VOLUSIA & FLAGLER COUNTIES, May 7, 2014 – On May 1, Florida Hospital DeLand and Florida Hospital Memorial Medical Center honored National Day of Prayer with celebrations.

The National Day of Prayer is an annual observance held on the first Thursday of May, inviting people of all faiths to pray for the nation. Created in 1952 by a joint resolution of the United States Congress, National Day of Prayer was signed into law by President Harry S. Truman.

The National Day of Prayer is a day that transcends differences, bringing together citizens from all backgrounds. It holds a great significance for the nation, as it provides a day for Americans to recall and to teach the way in which the founding fathers sought the wisdom of God when faced with critical decisions.

At Florida Hospital Memorial Medical Center in Daytona Beach, guests joined the hospital in the Healing Garden for a moment of morning reflection with the Indigo Christian Academy Choir, Harry Watt of Gideon’s Bibles, and Chaplain David Allen, Jr. from Bethune-Cookman University.

At Florida Hospital DeLand, staff and visitors joined together for a prayer led by Chaplain Rudy Sterling. Additionally, Karl Marvin, Florida Hospital DeLand cardiovascular interventional technologist and talented musician, performed “America the Beautiful” while audience sang along.
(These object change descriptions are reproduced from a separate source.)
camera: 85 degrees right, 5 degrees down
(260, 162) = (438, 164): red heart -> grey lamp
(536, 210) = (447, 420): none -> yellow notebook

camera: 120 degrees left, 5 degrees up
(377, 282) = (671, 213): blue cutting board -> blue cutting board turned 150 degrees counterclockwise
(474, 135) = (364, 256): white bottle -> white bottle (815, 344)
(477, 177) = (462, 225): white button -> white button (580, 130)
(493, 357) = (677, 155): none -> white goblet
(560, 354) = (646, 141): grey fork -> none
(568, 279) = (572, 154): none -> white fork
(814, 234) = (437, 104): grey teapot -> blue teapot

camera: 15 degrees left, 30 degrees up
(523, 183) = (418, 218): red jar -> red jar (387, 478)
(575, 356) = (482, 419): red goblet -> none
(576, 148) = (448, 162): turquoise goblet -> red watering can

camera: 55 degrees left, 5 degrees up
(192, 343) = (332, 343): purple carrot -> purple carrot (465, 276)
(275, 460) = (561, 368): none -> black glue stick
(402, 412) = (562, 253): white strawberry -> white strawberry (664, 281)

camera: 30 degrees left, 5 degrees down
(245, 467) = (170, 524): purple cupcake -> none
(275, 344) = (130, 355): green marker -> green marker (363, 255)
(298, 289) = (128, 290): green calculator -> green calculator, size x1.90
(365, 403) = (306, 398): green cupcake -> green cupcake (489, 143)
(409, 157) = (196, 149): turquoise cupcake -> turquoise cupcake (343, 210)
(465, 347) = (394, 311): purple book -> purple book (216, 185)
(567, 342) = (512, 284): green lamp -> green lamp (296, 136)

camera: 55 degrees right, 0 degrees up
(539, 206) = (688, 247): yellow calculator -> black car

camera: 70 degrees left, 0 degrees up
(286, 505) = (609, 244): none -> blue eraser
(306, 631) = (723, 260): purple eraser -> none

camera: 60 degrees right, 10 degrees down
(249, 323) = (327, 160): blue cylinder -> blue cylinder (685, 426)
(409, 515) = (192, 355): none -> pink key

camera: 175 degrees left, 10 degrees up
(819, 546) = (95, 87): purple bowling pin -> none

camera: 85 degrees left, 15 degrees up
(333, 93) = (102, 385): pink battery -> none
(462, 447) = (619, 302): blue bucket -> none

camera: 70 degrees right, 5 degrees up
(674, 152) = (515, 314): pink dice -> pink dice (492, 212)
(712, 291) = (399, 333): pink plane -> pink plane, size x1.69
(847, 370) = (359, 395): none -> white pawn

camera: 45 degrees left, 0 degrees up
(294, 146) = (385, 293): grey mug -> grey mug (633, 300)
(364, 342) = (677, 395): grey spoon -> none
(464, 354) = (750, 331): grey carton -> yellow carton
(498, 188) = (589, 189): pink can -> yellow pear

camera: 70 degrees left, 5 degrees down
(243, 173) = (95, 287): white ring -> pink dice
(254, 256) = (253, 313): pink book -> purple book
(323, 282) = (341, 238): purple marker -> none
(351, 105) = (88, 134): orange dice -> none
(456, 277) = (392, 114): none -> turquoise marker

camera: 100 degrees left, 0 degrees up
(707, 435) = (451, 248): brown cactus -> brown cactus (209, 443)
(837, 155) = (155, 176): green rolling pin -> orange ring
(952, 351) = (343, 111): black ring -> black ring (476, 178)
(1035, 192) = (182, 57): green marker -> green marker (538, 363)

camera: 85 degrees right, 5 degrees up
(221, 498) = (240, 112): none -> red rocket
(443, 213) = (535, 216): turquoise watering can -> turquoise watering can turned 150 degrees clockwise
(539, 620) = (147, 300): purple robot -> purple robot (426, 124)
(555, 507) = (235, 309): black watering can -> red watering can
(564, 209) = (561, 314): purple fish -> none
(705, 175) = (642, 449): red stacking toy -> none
About Florida Hospital Volusia/Flagler
Florida Hospital Volusia/Flagler is a member of Adventist Health System, a faith-based health care organization with 45 hospital campuses and nearly 8,300 licensed beds in 10 states. With five hospitals in Volusia and Flagler counties, Florida Hospital is the largest hospital system in the area, with 788 beds, 4,800 employees, and 650,000 patients every year. Florida Hospital Volusia/Flagler’s mission is to extend the healing ministry of Christ, and in 2013, the hospitals collectively contributed nearly $104 million in benefits to the underprivileged, the community’s overall health and wellness and spiritual needs, and capital improvements.